Il y a bientôt dix ans, Harmony Korine tentait de sublimer la débauche fluorescente d’un groupe de spring breakers en pèlerinage sur les plages de Floride. Jusqu’alors intéressé par les marginaux, Korine observait pour la première fois ce « milieu » pour mieux en exacerber avec outrance la superficialité, en reprenant les contours d’une imagerie bien connue, celle des clips MTV et des soirées EDM. De ce piratage un brin volontariste (déplacer une esthétique mainstream, ainsi que des égéries Disney, dans une oeuvre réputée pour exhiber l’envers sombre et malade de l’american way of life), The Beach Bum reprend le cadre géographique et la formule (par exemple son casting, avec Zac Efron et Snoop Dogg, après Vanessa Hudgens et Gucci Mane dans Spring Breakers) mais en modifie légèrement l’approche : l’auteur fasciné par les aberrations bling-bling du contemporain n’est plus en dehors du milieu observé, derrière la caméra, mais fait lui-même partie de ce monde aux couleurs criardes et saturées. L’intrigue de The Beach Bum tourne en effet autour de Moondog (Matthew McConaughey), un poète relativement connu mais rattrapé par son style de vie de stoner déviant, dont l’errance de demeures fastueuses en yacht luxueux à Miami ménage, entre chaque étape, une embardée du côté de la rue et des laissés-pour-compte.
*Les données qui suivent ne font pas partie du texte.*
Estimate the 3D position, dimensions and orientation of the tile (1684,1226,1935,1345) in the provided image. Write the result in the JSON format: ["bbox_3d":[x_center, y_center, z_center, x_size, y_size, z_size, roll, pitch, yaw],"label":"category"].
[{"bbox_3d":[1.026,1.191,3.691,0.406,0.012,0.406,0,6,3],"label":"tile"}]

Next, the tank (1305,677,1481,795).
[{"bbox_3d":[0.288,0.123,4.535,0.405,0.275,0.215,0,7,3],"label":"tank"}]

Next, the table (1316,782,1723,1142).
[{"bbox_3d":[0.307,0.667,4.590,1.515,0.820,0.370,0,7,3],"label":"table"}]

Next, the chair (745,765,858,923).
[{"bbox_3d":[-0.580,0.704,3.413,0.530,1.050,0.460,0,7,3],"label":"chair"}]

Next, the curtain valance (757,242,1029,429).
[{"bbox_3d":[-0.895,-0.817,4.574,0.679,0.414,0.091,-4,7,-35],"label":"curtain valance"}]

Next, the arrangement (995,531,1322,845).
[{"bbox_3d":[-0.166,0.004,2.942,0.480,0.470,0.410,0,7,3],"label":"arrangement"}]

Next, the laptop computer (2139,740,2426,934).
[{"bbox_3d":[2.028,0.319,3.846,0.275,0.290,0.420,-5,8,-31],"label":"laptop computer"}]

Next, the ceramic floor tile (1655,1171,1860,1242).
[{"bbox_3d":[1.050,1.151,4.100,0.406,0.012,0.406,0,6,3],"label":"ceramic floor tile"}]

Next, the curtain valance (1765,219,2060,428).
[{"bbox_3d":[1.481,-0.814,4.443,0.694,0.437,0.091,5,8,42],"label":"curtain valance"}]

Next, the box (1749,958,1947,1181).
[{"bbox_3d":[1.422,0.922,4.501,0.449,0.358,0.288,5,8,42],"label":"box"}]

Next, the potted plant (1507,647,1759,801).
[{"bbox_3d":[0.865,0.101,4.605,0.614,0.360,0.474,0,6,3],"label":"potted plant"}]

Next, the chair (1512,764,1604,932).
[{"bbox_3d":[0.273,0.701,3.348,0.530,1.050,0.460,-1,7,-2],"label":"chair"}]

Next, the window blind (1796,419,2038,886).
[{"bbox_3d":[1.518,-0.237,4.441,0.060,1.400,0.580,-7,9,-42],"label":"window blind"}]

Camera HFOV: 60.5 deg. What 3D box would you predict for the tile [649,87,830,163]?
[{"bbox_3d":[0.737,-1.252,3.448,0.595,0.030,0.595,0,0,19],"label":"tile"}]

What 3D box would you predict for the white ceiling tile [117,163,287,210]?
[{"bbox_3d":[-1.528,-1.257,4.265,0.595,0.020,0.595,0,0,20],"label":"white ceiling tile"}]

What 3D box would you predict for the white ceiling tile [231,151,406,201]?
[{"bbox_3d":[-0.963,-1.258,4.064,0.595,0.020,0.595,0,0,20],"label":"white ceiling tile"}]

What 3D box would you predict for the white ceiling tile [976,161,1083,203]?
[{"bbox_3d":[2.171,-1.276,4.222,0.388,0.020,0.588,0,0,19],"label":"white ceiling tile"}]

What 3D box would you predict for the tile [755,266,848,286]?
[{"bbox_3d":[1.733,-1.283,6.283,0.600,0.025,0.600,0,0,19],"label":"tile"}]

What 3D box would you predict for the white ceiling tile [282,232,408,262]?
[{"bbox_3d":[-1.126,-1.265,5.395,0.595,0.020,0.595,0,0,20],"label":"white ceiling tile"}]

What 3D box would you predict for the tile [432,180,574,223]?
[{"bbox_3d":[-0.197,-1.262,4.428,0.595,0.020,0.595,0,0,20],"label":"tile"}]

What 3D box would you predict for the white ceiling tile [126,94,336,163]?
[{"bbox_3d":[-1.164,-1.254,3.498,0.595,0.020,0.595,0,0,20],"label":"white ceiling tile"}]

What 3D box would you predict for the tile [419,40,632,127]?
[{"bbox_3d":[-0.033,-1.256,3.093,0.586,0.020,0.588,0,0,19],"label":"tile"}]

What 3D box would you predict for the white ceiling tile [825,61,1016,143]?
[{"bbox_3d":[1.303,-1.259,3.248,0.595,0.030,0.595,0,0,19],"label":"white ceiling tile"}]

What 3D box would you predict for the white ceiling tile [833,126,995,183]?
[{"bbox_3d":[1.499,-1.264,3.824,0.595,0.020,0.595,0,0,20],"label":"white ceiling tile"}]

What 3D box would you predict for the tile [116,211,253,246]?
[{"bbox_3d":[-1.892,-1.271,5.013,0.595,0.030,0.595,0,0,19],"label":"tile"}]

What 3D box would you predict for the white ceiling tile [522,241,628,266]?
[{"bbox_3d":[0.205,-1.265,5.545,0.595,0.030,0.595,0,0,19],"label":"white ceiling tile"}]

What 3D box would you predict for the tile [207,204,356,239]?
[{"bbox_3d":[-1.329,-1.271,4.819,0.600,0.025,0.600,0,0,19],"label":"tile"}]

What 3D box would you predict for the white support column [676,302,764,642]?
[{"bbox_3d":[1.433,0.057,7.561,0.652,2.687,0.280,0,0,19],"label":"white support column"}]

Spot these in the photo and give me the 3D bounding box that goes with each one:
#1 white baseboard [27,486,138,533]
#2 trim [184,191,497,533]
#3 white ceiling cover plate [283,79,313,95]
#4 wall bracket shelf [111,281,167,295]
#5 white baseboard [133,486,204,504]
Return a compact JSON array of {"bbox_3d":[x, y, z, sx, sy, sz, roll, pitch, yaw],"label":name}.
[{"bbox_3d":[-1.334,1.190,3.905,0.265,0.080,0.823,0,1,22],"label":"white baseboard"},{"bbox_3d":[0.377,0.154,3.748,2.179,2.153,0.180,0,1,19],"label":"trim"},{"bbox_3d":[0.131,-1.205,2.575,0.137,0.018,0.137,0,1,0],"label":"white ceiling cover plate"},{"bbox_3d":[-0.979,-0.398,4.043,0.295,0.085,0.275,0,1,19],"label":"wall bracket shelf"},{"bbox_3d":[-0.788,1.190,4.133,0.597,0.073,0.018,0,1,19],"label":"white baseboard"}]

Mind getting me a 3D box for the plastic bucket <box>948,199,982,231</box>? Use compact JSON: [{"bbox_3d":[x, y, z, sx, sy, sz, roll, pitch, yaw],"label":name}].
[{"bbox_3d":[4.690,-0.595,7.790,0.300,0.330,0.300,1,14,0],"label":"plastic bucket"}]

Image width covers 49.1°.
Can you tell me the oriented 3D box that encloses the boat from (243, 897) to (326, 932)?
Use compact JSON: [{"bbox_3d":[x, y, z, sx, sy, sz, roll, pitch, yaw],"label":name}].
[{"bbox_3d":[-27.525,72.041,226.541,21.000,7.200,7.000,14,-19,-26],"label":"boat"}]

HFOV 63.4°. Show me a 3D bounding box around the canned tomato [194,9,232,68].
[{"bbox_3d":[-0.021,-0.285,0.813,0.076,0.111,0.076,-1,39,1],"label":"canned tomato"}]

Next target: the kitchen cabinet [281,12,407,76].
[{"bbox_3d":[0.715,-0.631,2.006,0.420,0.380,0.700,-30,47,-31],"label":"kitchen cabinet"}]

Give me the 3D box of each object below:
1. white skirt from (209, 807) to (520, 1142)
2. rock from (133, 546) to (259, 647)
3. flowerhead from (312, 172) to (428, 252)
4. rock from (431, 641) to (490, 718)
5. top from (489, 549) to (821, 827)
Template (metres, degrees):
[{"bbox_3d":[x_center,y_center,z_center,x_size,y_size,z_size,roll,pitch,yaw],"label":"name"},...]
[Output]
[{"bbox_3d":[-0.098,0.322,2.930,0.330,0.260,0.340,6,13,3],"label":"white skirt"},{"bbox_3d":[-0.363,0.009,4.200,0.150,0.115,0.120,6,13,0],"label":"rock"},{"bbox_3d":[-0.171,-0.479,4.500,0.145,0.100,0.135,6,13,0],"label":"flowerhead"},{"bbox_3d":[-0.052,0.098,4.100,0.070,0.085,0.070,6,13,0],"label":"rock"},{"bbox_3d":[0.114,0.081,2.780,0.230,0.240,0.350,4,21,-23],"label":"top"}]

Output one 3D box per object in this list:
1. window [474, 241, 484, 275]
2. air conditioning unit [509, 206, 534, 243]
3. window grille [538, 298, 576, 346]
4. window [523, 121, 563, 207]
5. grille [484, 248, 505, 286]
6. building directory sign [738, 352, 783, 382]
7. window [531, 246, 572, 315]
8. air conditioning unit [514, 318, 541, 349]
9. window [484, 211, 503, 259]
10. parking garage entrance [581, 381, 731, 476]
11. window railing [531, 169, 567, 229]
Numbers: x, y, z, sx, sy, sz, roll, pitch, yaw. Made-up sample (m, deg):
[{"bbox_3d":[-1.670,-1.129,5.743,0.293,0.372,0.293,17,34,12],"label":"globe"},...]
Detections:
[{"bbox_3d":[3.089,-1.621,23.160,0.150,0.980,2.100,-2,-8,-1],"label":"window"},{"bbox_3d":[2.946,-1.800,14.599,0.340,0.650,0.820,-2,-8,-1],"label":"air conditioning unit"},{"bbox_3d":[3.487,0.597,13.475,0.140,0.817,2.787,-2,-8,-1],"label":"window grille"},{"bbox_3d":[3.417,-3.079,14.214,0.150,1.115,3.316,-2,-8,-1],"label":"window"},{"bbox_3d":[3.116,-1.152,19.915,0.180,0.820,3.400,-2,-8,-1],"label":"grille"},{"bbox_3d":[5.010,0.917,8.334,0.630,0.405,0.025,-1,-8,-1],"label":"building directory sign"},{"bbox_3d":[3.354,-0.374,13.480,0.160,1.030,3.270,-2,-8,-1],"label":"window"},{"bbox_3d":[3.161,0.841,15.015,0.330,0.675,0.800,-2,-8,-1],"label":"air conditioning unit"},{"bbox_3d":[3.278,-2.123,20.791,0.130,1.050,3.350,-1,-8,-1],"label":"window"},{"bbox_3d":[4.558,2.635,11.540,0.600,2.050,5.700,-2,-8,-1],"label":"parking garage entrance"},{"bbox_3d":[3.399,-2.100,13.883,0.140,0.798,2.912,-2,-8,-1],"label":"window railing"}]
De manière assez évidente, on discerne là une forme d’autoportrait en biais de Korine, transfuge passé par différentes strates (de la réalisation de Gummo à un clip pour Rihanna) et auteur estimé qui ne cesse de se dérober au succès qu’on lui promet. Pour Moondog, il est par exemple question de passer une soirée dans une villa avec vue sur la mer, puis d’être mis sous les verrous le lendemain ; pour Korine, il s’agit d’essuyer l’échec de Mister Lonely pour mieux rebondir avec le succès commercial de Spring Breakers, avant de voir ensuite son nouveau film ne même plus traverser l’Atlantique (sorti il y a deux ans aux États-Unis, il nous arrive en France via une diffusion télé, après une sortie DVD début juillet). D’où que The Beach Bum ait pour moteur narratif une reconquête financière qui aboutit, à la toute fin, à la dilapidation de la somme récupérée par Moondog. Ce dernier avait auparavant annoncé la couleur : « I got to go low to get high », un slogan qui synthétise à la fois le projet réflexif du film (montrer les réussites et les échecs d’un artiste insaisissable), son imagerie (filmer clochards et millionnaires de la même manière), et, plus prosaïquement, sa dynamique burlesque (capter l’érection et la décrépitude d’un corps aberrant et clownesque).
Le chien de Venice Beach
The Beach Bum n’a malheureusement pas grand chose à offrir de plus qu’un parallèle entre son auteur et sa figure principale, tant il se révèle peu abouti du côté de la comédie corporelle (peut-être parce que celle-ci implique de véritablement construire des scènes – ce que le film évite, reprenant le montage musical et éthéré de Spring Breakers). Moondog est certes, sur le papier, une sorte de Loup de Wall Street détraqué (Jonah Hill apparaît d’ailleurs dans le film à ses côtés), mais il n’a rien de la bestialité d’un Jordan Belfort. Si McConaughey convainc parfois dans son exubérance, notamment lors des scènes où il côtoie marginaux et autres skateurs alcooliques, ce n’est qu’à travers des gags assez brefs et immédiats, par exemple lorsqu’il tombe à la renverse après avoir marché sur une planche de skate. En règle générale, l’acteur se complaît plutôt dans une nonchalance distanciée, traînant du pied pour déclamer ses répliques et relativisant par là l’idiotie de son personnage (de fait, Moondog semble avoir parfaitement conscience de sa bêtise). Dans son refus de jouer le jeu se reflète celui d’un cinéaste qui nie les conventions et le crie haut et fort, par l’entremise de son double à l’écran, livrant une chronique ni drôle ni vraiment émouvante, mais tout à fait limpide sur sa propre vanité. On pourra toutefois retenir, comme dans Spring Breakers, quelques belles séquences psychédéliques, parmi lesquelles celles où le ciel et la mer reprennent les couleurs, jaune et bleu, de la chemise hawaïenne de Moondog, nous rappelant que tout cela n’est, au fond, qu’un simple fantasme acidulé. De quoi se demander peut-être si Harmony Korine, au contraire de son mentor Larry Clark, dont le cinéma n’a jamais fait le grand saut dans la plasticité phosphorescente du contemporain, ne serait pas plutôt un styliste relativement talentueux que le grand auteur rebelle et transgressif qu’il s’imagine être.